Solution to the installation problem : Keycloak M1 Chip

Hello, My name is Ashi Singh.

I joined KINTO Technologies in Feb 2022, and am part of the Global Development Group. I am an application developer and currently working as an engineer on the back office system being developed by Global Development G.

Overview

My team is in charge of developing and maintaining microservices as a base package for use of other global teams. Authentication and authorization are the main features that we want to include in this base package. We want an authentication solution that does not depend much on cloud technology so we decided to investigate Keycloak as a possible choice.

What is Keycloak?

Keycloak is an open-source identity access and management (IAM) solution that adds authentication to applications and secure services with minimum effort. Keycloak provides user federation, strong authentication, user management and more. Keycloak supports mainly three types of protocols, which include OpenID Connect, OAuth 2.0, and SAML 2.0. It supports both Single Sign-On and Single Sign-Out fully. It is fast and flexible and has the capability to manage the accounts of users seamlessly and maintain data as well as sessions.

Keycloak Official Page

Keycloak was interesting to us because in the future we wanted to use it with different cloud architectures and we did not want to restrict ourselves to a single one.

Problem

In order to start our investigation of Keycloak, the first step is to test it out on our local environment.

In our team, we have equal number of developers using Windows and MacOS. (KINTO Technologies lets us use whichever OS we are most comfortable with!)

During this initial set-up, we found that Windows users as well as MacOS with Intel chip users have no problem with the Keycloak docker image.
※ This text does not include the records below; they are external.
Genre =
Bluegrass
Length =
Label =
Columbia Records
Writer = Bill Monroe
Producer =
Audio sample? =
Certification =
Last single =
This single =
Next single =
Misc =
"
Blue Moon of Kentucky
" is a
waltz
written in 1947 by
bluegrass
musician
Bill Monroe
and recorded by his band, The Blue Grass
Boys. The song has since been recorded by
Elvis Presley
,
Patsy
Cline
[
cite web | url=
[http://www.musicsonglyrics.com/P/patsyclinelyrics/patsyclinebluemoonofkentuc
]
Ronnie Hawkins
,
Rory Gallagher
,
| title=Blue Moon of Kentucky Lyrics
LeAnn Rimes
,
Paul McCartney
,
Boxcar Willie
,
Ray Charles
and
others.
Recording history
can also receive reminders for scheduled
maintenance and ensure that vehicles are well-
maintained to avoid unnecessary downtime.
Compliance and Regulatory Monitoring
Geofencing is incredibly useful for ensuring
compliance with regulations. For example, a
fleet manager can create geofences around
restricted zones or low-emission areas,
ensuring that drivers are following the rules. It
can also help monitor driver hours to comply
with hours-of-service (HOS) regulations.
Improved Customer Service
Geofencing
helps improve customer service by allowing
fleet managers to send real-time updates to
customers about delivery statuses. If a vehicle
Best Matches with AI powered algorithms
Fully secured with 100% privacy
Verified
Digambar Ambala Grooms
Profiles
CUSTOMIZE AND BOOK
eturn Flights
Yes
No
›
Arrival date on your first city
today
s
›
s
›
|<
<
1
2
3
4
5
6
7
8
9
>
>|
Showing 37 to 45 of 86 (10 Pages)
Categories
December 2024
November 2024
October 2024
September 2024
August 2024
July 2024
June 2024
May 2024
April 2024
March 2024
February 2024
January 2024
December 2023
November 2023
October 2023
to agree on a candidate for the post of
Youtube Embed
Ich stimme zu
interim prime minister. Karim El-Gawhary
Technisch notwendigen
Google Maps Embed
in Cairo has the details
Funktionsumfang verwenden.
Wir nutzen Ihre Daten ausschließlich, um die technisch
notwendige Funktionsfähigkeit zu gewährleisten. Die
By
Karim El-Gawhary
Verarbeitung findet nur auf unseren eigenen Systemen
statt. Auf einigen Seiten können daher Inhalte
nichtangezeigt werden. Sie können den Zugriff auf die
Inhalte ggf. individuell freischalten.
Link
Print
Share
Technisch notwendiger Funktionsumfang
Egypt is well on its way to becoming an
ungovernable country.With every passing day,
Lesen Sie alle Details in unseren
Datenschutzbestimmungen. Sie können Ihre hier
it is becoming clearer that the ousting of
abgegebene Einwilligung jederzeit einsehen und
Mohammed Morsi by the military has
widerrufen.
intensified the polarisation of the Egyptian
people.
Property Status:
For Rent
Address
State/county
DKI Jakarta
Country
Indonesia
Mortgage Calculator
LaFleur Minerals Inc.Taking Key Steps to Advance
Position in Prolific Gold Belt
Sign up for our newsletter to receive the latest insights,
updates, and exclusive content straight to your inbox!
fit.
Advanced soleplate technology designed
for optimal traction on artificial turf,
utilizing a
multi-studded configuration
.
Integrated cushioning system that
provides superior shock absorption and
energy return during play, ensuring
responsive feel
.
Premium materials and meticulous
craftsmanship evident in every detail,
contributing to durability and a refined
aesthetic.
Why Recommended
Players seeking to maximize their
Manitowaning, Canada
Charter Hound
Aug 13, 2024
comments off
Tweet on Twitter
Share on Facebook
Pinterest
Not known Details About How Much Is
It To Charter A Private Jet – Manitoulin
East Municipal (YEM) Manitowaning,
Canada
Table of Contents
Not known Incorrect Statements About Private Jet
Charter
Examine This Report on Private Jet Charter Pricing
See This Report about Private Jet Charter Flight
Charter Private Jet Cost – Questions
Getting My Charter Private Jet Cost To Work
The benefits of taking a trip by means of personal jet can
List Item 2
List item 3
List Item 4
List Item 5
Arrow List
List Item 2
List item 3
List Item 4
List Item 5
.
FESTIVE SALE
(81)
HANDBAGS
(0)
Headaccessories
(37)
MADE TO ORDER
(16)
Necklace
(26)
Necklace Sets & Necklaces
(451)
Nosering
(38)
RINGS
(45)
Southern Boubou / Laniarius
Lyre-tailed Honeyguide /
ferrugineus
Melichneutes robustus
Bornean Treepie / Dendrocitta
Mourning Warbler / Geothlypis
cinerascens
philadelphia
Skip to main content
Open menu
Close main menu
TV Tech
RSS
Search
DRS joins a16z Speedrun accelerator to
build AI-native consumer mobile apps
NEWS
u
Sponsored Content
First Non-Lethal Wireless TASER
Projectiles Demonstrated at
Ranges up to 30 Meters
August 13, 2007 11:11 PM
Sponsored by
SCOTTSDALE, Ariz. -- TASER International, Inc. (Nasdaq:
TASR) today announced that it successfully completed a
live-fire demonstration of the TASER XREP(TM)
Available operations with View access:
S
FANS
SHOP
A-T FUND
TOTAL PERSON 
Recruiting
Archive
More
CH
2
However, those with newer MacOS machines - mainly the M1 chip - ran into an error whenever you tried to start it up.

Settings used before errors are given below :

• Keycloak Docker Image Version : jboss/keycloak:16.1.1
  [This image was used because image jboss/keycloak:16.1.1 was the latest one used in the project . Also easy to do configuration with that]
• My Local PC Version : MacBook Air (M1, 2020) Apple M1 [macOS Monterey]

Solution

As when I was working with M1 machine in the team, I got assigned to the task. During my deep dive into the problem, I found that the JBoss image that Keycloak is using is not compatible with the M1 chip.

The one solution I found was changing the docker image in the Mac M1 machine. So in Mac M1 we are using wizzn/keycloak:14 as the Keycloak docker image instead of the usual jboss/keycloak:16.1.1 image. Changes in the configuration files are needed as well in order to make it work.

Changes needed

1. docker-compose.yml

The first step to run Keycloak on local is to change the docker image to wizzn/keycloak:14.

Change the order in the volumes section like this:

volumes:
- ./custom-scripts/:/opt/jboss/startup-scripts/ 
- ./import/backoffice-realm.json:/tmp/backoffice-realm.json.orig #move to after startup-scripts
- ./keycloak/themes/your-default-theme:/opt/jboss/keycloak/themes/your-default-theme
- ./keycloak/configuration/mysql/change-database.cli:/opt/jboss/tools/cli/databases/mysql/change-database.cli #move to the last

All the other scripts that are required to be added in the volume section can be added in the middle of ./import/backoffice-realm.json and ./keycloak/configuration/mysql/change-database.cli

2. change-database.cli

Then we remove the explicitly defined database settings that are already defined in database (change-database.cli) file.

In this file, we make the changes as shown in green

3. Changes in the Dockerfile

In the Dockerfile change the docker image as wizzn/keycloak:14

4. Run the Keycloak

Run the Keycloak using docker compose up -d

Keycloak: Good or Bad?

After this initial hiccup, we manage to run Keycloak efficiently on both Windows and MacOS systems.

We were able to confirm Keycloak features like out-of-the-box user and role management, MFA authentication, session management, among others. Using Keycloak would save us time compared to us developing those features by ourselves. There is also an option to link various social networks like facebook, twitter, etc., so that you can easily implement social login if needed.

But still, there are some areas that need to be addressed. In Keycloak the customization is quite difficult and it needs more time for the developers to do the changes. Keycloak is still an open-source project so you do not have any guarantee provided by its developer about the road map, and things like bugfixes are taken care of via GitHub issues with no hard deadlines for response time.

But as said if there is a solution then it will have some cons, but the ability to easily manage and run this solution outweighs other criteria as it can be used as a major solution going forward.